Why Alibaba Group Holding Limited (NYSE:BABA) Is A Buy When Markets Go Down

Alibaba Group Holding Limited is a financially healthy and robust stock with a proven track record of outperformance. We all know Alibaba Group Holding, and having this large-cap to cushion your portfolio during a volatile period in the stock market isn’t a bad idea. Today I will give a high-level overview of the stock, and why I believe it’s still attractive.

Check out our latest analysis for Alibaba Group Holding

Alibaba Group Holding Limited, through its subsidiaries, operates as an online and mobile commerce company in the People’s Republic of China and internationally. Started in 1999, and run by CEO Yong Zhang, the company employs 101.55k people and with the stock’s market cap sitting at US$468b, it comes under the large-cap category. Volatility in the market is hardly detrimental to the financial health and business operations of a large, well-established company. Although some monetary and fiscal policy changes may impact some corporate financing decisions and strategy, what we’ve learnt over time is that these companies tend to adapt. And having a strong balance sheet and a history of proven success aids in this adaptability.

NYSE:BABA Historical Debt, March 13th 2019
NYSE:BABA Historical Debt, March 13th 2019

Alibaba Group Holding currently has CN¥136b debt on its books which requires regular servicing. This means it needs to have sufficient cash-on-hand to meet upcoming interest expenses. With interest income higher than interest payments, meeting these short-term debt obligations isn’t a problem for Alibaba Group Holding. Moreover, its cash flows from operations copiously covers it debt by 107%, above the safe minimum of 20%. Its cash and short-term investment is also sufficient to cover other upcoming liabilities, which means BABA is financially robust in the face of a volatile market.
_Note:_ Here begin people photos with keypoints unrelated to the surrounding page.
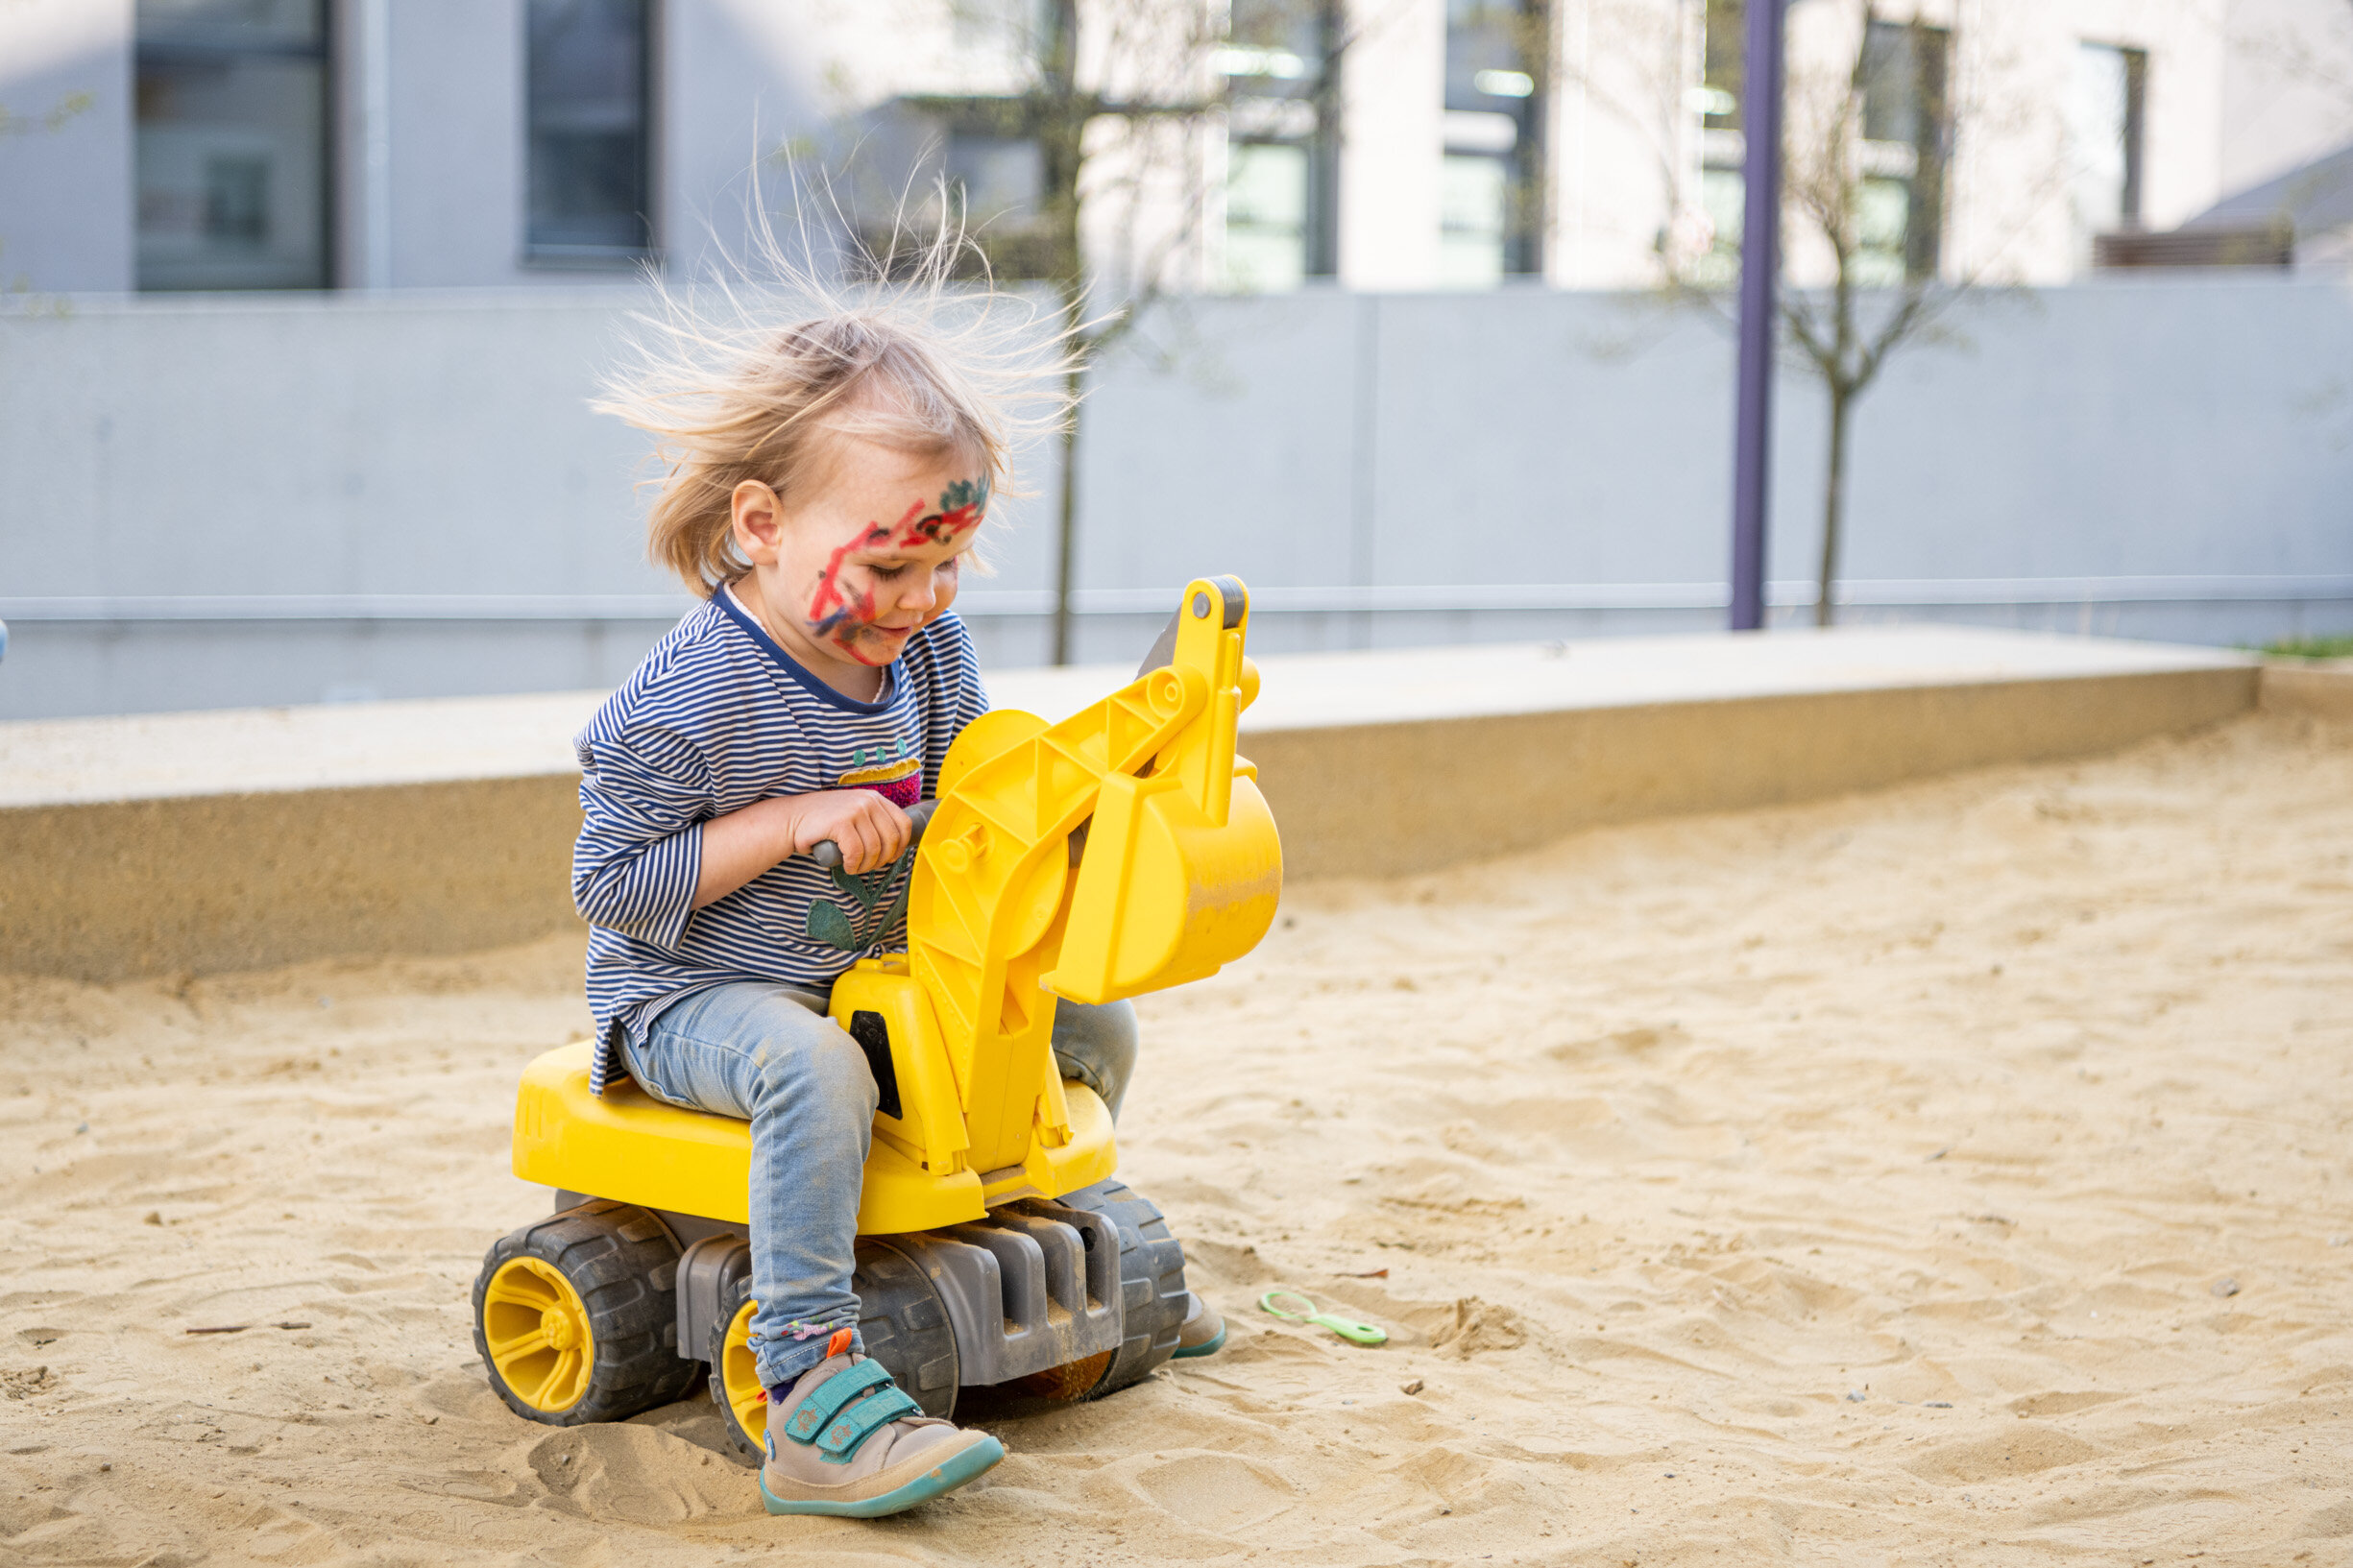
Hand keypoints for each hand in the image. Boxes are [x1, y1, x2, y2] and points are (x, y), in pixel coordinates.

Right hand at [788, 790, 910, 874]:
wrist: (792, 819)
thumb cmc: (824, 822)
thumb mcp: (855, 815)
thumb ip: (874, 823)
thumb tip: (896, 847)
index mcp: (875, 798)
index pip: (904, 823)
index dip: (901, 846)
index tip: (891, 858)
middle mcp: (868, 801)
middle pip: (892, 839)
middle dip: (883, 859)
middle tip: (869, 867)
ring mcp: (855, 810)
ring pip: (874, 849)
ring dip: (866, 865)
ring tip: (856, 867)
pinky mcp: (841, 822)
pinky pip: (856, 853)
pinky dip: (853, 864)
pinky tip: (847, 865)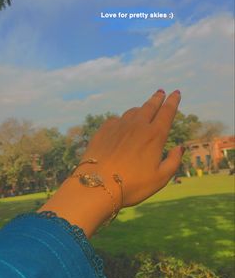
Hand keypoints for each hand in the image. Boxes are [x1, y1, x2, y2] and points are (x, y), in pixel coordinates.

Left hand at [80, 89, 183, 208]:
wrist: (98, 185)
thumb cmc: (132, 185)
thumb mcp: (160, 178)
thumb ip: (174, 161)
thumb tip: (180, 147)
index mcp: (154, 135)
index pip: (167, 112)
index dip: (173, 101)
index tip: (176, 93)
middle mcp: (137, 126)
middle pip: (149, 106)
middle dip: (157, 98)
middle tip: (160, 92)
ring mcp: (119, 126)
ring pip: (132, 112)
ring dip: (140, 108)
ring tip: (143, 109)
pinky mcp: (103, 131)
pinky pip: (116, 120)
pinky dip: (122, 120)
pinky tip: (121, 124)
NYSE:BABA Income Statement, March 13th 2019
NYSE:BABA Income Statement, March 13th 2019

BABA’s profit growth over the previous five years has been positive, with an average annual rate of 17%, outperfoming the market growth rate of 12%. It has also returned an ROE of 11% recently, above the market return of 13%. This consistent market outperformance illustrates a robust track record of delivering strong returns over a number of years, increasing my conviction in Alibaba Group Holding as an investment over the long run.

Next Steps:

Whether you’re convinced or not, the key takeaway here is that every stock gets hit in a bear market, but not every stock deserves the blow. When prices are dropping like flies, now is the time to do your research and buy at a discount. Alibaba Group Holding tick the boxes in terms of its scale, financial health and proven track record, but there are a few other things I have yet to consider. Below I’ve compiled a list of factors for you to continue your reading before you buy:
  1. Future Outlook: What are well-informed industry analysts predicting for BABA’s future growth? Take a look at our free research report of analyst consensus for BABA’s outlook.
  2. Valuation: What is BABA worth today? Is the stock undervalued, even when its growth outlook is factored into its intrinsic value? The intrinsic value infographic in our free research report helps visualize whether BABA is currently mispriced by the market.
  3. Other High-Performing Stocks: Are there other stocks that provide better prospects with proven track records? Explore our free list of these great stocks here.

We aim to bring you long-term focused research analysis driven by fundamental data. Note that our analysis may not factor in the latest price-sensitive company announcements or qualitative material.

If you spot an error that warrants correction, please contact the editor at editorial-team@simplywallst.com. This article by Simply Wall St is general in nature. It does not constitute a recommendation to buy or sell any stock, and does not take account of your objectives, or your financial situation. Simply Wall St has no position in the stocks mentioned. Thank you for reading.